(ENTRIES SHOWN)
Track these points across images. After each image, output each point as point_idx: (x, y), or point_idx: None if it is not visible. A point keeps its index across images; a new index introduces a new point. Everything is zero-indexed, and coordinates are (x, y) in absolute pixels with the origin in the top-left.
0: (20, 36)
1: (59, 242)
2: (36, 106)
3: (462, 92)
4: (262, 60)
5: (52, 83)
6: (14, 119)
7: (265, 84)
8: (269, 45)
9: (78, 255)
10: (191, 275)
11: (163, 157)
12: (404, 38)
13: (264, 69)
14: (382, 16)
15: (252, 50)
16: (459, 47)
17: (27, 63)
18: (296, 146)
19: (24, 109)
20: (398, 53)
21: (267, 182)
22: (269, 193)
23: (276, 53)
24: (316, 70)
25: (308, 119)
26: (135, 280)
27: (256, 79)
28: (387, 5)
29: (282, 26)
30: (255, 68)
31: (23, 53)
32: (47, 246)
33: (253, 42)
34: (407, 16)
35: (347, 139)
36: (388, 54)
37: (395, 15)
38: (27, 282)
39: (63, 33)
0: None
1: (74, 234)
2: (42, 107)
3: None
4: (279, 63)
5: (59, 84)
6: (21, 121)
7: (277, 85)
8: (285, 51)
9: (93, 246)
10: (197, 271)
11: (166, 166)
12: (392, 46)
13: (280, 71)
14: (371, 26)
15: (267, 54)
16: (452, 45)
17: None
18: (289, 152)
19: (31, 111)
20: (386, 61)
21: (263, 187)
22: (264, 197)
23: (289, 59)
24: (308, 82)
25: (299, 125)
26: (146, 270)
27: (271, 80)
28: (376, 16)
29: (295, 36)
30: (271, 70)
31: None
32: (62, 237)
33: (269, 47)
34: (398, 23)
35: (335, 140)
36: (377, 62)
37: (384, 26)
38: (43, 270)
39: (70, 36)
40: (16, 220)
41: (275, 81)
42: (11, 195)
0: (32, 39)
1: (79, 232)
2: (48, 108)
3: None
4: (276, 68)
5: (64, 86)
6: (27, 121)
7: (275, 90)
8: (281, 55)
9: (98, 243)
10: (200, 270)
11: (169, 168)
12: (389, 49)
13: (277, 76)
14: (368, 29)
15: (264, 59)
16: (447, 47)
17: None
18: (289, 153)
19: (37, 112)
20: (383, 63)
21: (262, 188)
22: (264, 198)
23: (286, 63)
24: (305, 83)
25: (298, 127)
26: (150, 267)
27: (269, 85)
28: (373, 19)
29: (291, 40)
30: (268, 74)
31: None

(REQUIREMENT)
Your response must contain the complete listing, copied without deviation.

(RESPONSE)
Track these points across images. After each image, output each point as point_idx: (x, y), or point_idx: None if it is not visible. A point keeps its index across images; a new index introduces a new point. Everything is zero-indexed, and coordinates are (x, y) in absolute pixels with the origin in the top-left.
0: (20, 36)
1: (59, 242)
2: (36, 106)
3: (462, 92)
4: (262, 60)
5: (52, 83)
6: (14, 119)
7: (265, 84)
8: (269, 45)
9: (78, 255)
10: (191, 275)
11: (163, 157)
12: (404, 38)
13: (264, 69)
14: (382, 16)
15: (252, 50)
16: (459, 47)
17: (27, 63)
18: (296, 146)
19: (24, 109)
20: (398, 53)
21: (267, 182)
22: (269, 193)
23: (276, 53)
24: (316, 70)
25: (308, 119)
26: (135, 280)
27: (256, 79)
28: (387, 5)
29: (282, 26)
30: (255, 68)
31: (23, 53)
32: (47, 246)
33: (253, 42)
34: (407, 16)
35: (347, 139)
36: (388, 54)
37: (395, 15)
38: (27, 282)
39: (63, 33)
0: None
1: (74, 234)
2: (42, 107)
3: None
4: (279, 63)
5: (59, 84)
6: (21, 121)
7: (277, 85)
8: (285, 51)
9: (93, 246)
10: (197, 271)
11: (166, 166)
12: (392, 46)
13: (280, 71)
14: (371, 26)
15: (267, 54)
16: (452, 45)
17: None
18: (289, 152)
19: (31, 111)
20: (386, 61)
21: (263, 187)
22: (264, 197)
23: (289, 59)
24: (308, 82)
25: (299, 125)
26: (146, 270)
27: (271, 80)
28: (376, 16)
29: (295, 36)
30: (271, 70)
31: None
32: (62, 237)
33: (269, 47)
34: (398, 23)
35: (335, 140)
36: (377, 62)
37: (384, 26)
38: (43, 270)
39: (70, 36)
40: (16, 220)
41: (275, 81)
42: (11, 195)
0: (32, 39)
1: (79, 232)
2: (48, 108)
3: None
4: (276, 68)
5: (64, 86)
6: (27, 121)
7: (275, 90)
8: (281, 55)
9: (98, 243)
10: (200, 270)
11: (169, 168)
12: (389, 49)
13: (277, 76)
14: (368, 29)
15: (264, 59)
16: (447, 47)
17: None
18: (289, 153)
19: (37, 112)
20: (383, 63)
21: (262, 188)
22: (264, 198)
23: (286, 63)
24: (305, 83)
25: (298, 127)
26: (150, 267)
27: (269, 85)
28: (373, 19)
29: (291, 40)
30: (268, 74)
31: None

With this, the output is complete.